● **Problem to work on**:
Scan the records below for the line with "fruit: present [297,138,325,165]" and the line with "cup: present [122,256,202,303]". Repeat those two lines and every line between them exactly, and nothing else.

● **Material for this task**:
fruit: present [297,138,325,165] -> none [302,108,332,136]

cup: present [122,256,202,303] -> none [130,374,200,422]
* * *
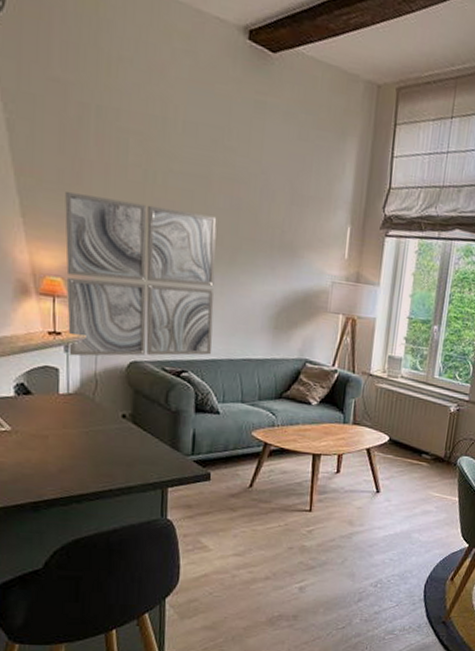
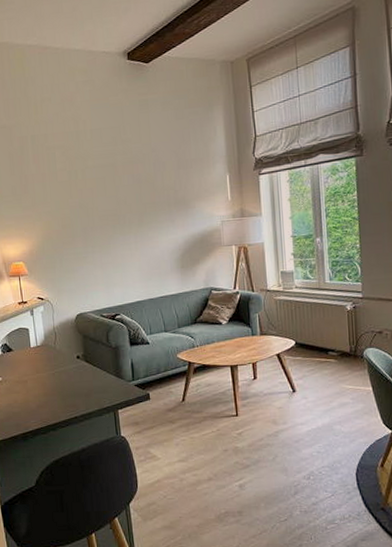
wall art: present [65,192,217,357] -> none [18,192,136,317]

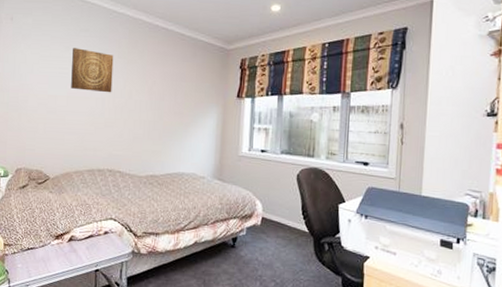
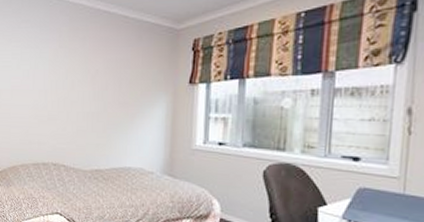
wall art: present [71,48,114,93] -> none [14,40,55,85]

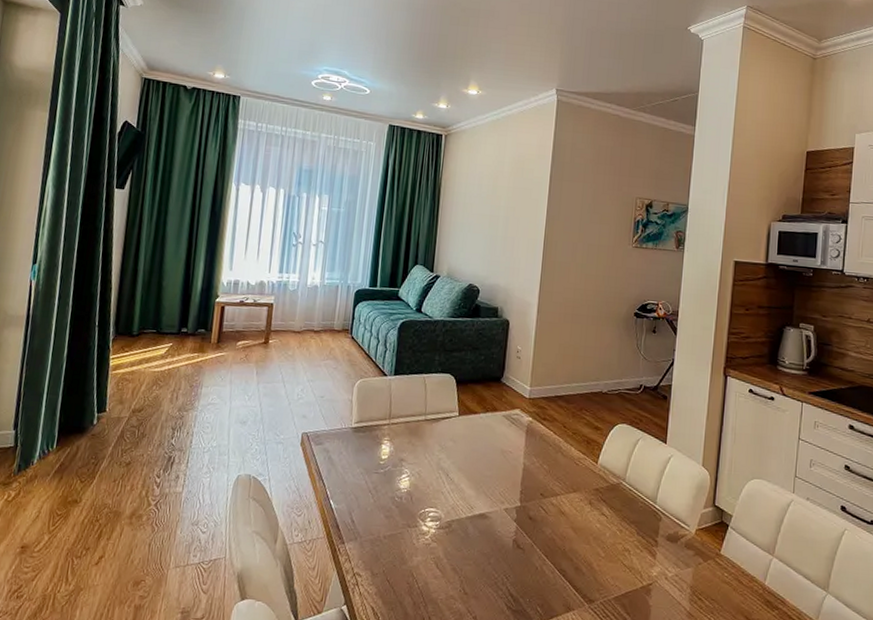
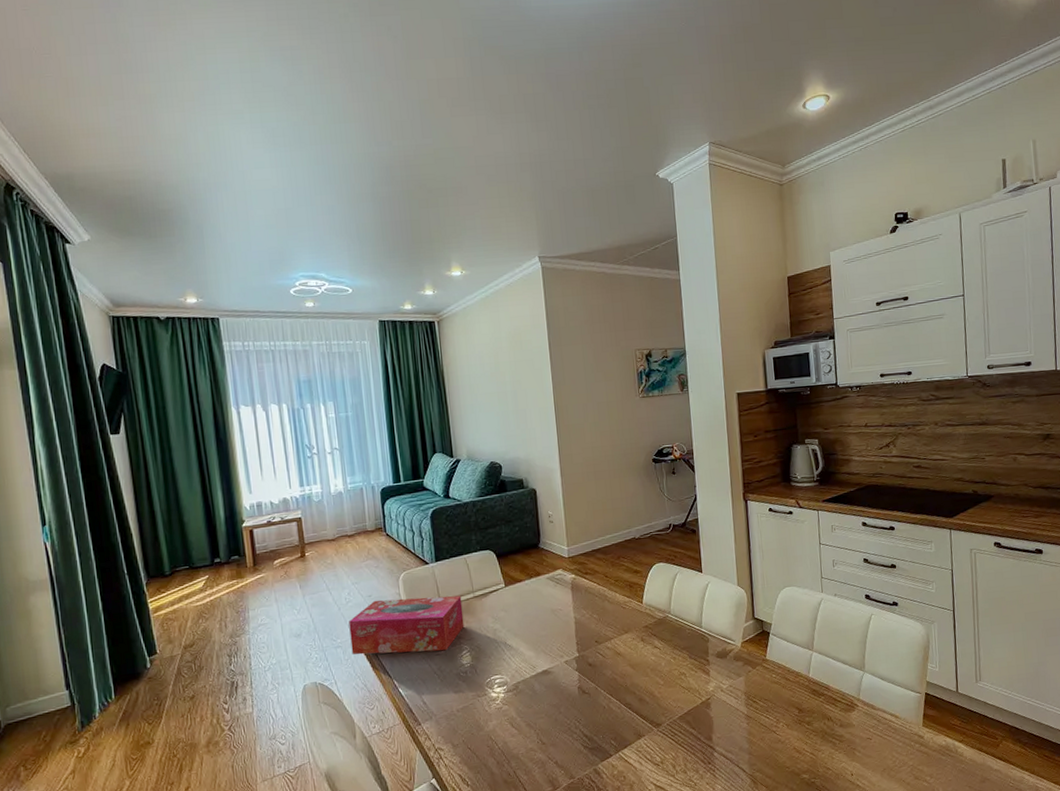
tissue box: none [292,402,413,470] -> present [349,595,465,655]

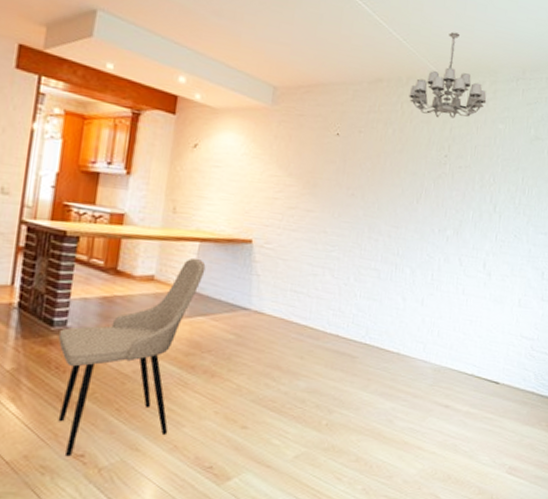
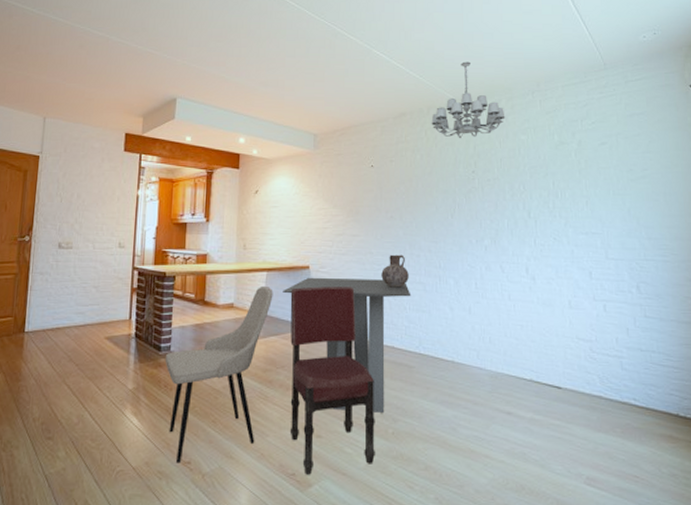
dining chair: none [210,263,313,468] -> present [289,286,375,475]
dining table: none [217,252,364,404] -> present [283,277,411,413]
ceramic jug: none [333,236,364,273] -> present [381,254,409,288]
--
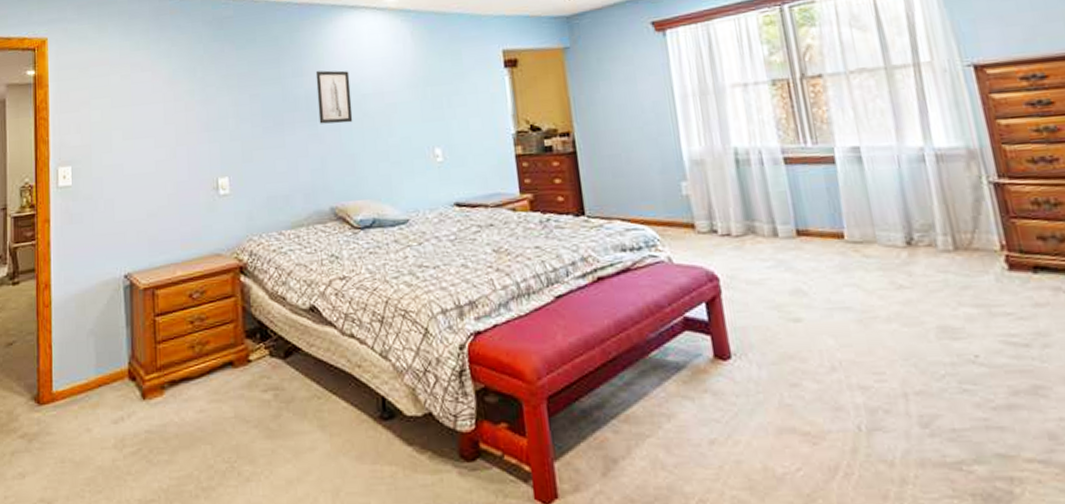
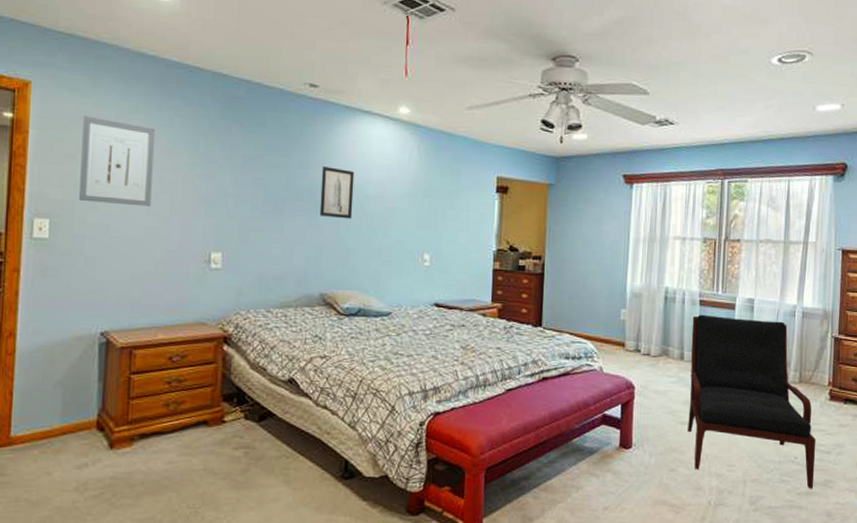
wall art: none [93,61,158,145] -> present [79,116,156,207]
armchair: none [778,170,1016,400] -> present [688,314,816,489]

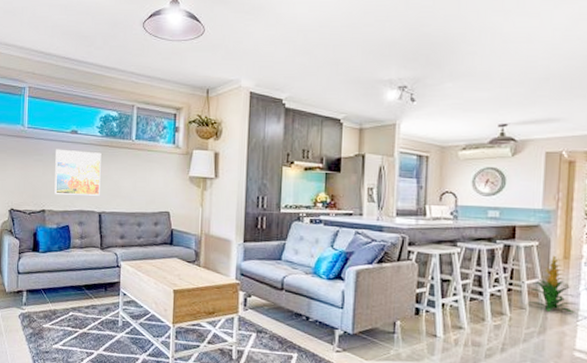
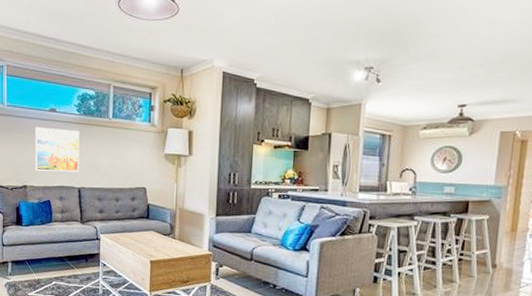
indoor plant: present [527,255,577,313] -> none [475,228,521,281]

● **Solution for this task**:
fruit: present [297,138,325,165] -> none [302,108,332,136]

cup: present [122,256,202,303] -> none [130,374,200,422]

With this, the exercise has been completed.